◆ EXCERPTED TEXT:
The thief has found himself a new place for his thievery again. There is only one entrance to this area, called the "root." Besides the root, each house has one and only one parent house. After a tour, the smart thief realized that "all houses in this place forms a binary tree". It will automatically contact the police if two directly-linked houses were broken into on the same night.
Determine the maximum amount of money the thief can rob tonight without alerting the police.
Example 1:
Input: [3,2,3,null,3,null,1]
3
/ \
2 3
\ \
3 1
Output: 7
Explanation: Maximum amount of money the thief can rob = 3 + 3 + 1 = 7.
Example 2:
Input: [3,4,5,1,3,null,1]
3
/ \
4 5
/ \ \
1 3 1
Output: 9
Explanation: Maximum amount of money the thief can rob = 4 + 5 = 9.
Analysis
前两题 I, II的变形升级,放置在Binary Tree中,但实际上还是一个DP问题。

◆ EXERCISE REQUIREMENTS:
List every heading line in the binary-tree robbery problem.

[Extracted data entries]
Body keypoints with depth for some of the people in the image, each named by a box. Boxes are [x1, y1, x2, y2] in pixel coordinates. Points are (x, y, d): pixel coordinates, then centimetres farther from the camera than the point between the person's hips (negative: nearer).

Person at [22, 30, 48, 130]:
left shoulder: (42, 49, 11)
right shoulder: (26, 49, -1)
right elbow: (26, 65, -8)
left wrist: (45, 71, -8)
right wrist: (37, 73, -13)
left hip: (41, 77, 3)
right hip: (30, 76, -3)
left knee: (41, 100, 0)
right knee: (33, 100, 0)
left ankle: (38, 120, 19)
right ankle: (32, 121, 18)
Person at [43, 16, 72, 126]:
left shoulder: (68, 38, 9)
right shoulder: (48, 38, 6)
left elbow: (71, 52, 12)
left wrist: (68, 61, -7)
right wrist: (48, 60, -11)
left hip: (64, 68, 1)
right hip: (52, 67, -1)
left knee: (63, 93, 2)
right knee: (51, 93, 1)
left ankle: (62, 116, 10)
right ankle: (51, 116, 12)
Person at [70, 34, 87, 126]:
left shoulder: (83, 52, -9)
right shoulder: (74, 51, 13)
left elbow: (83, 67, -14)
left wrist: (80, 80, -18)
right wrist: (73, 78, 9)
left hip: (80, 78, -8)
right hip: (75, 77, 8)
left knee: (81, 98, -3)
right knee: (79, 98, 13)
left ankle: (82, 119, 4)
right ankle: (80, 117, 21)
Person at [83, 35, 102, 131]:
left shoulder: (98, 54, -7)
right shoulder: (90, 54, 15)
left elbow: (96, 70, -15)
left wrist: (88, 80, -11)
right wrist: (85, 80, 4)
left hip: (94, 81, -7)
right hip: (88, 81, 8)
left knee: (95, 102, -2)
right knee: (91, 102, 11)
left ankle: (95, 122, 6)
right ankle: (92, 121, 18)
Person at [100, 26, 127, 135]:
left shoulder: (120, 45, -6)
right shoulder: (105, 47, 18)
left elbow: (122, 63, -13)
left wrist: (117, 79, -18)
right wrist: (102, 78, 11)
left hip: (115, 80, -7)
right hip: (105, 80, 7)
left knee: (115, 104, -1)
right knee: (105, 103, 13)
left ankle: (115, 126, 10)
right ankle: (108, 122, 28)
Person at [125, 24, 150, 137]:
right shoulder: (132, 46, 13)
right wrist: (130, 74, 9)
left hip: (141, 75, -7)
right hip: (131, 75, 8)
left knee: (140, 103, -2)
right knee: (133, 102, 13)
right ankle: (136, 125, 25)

◆ EXERCISE RESULT:
Example 1
Example 2
Analysis